Dataset records:
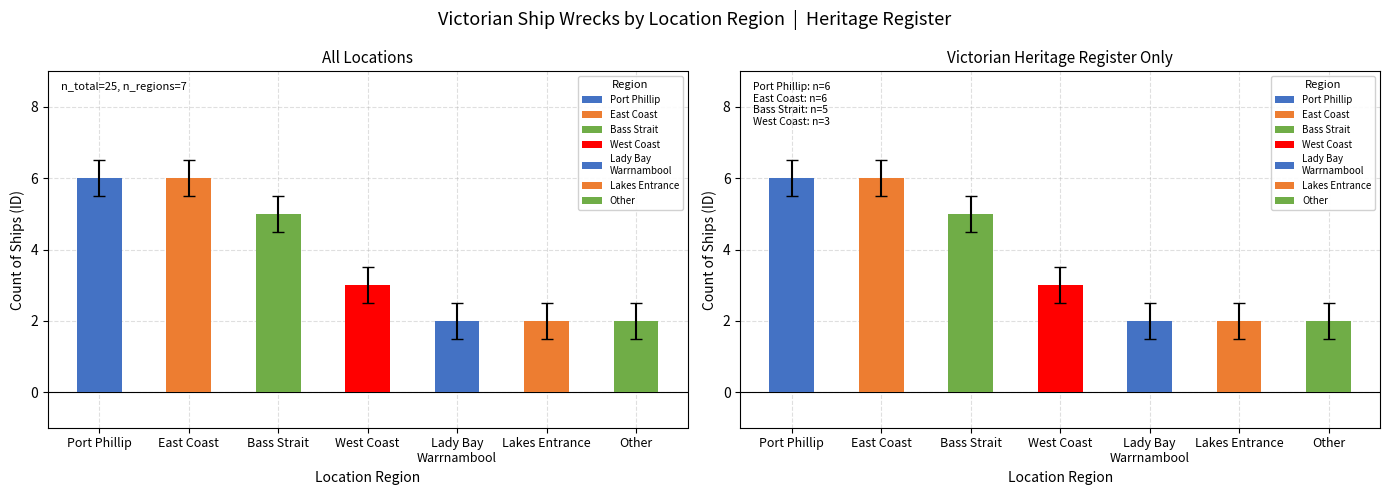

List the labels in order of value, largest first.

Port Phillip, East Coast, Bass Strait, West Coast, Lady Bay Warrnambool, Lakes Entrance, Other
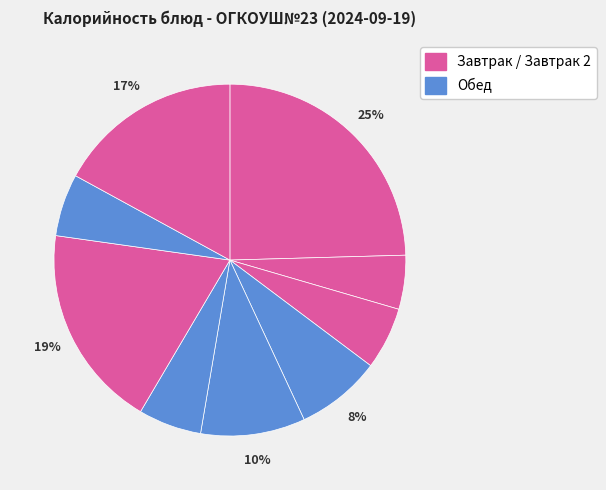

Which category has the biggest portion of the pie?

Каша пшеничная молочная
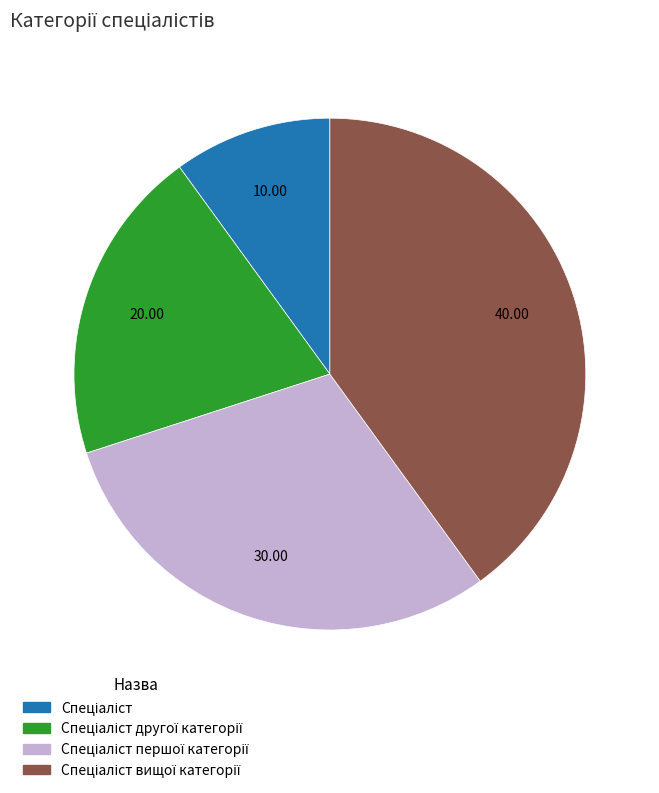

Is there any slice that represents more than half of the pie?

No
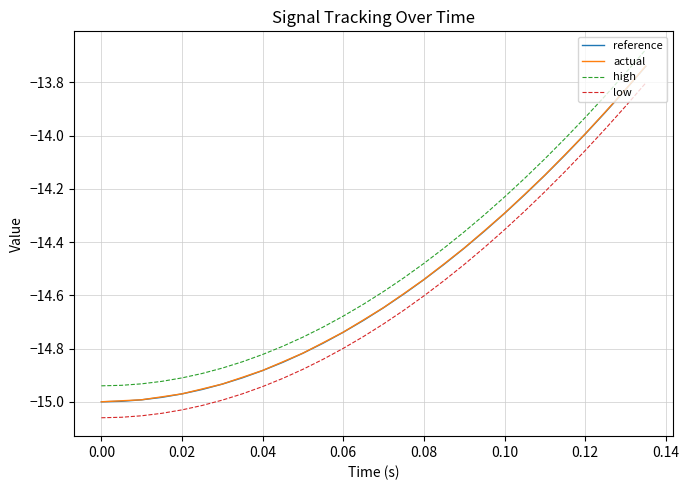

True or false: high has more than 2 interior local peaks.

False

▶ **DIRECTIONS**: Reproduce the lines above word for word, omitting the pictures.

▶ **RESPONSE**:
List the labels in order of value, largest first.

Port Phillip, East Coast, Bass Strait, West Coast, Lady Bay Warrnambool, Lakes Entrance, Other

Which category has the biggest portion of the pie?

Каша пшеничная молочная

Is there any slice that represents more than half of the pie?

No

True or false: high has more than 2 interior local peaks.

False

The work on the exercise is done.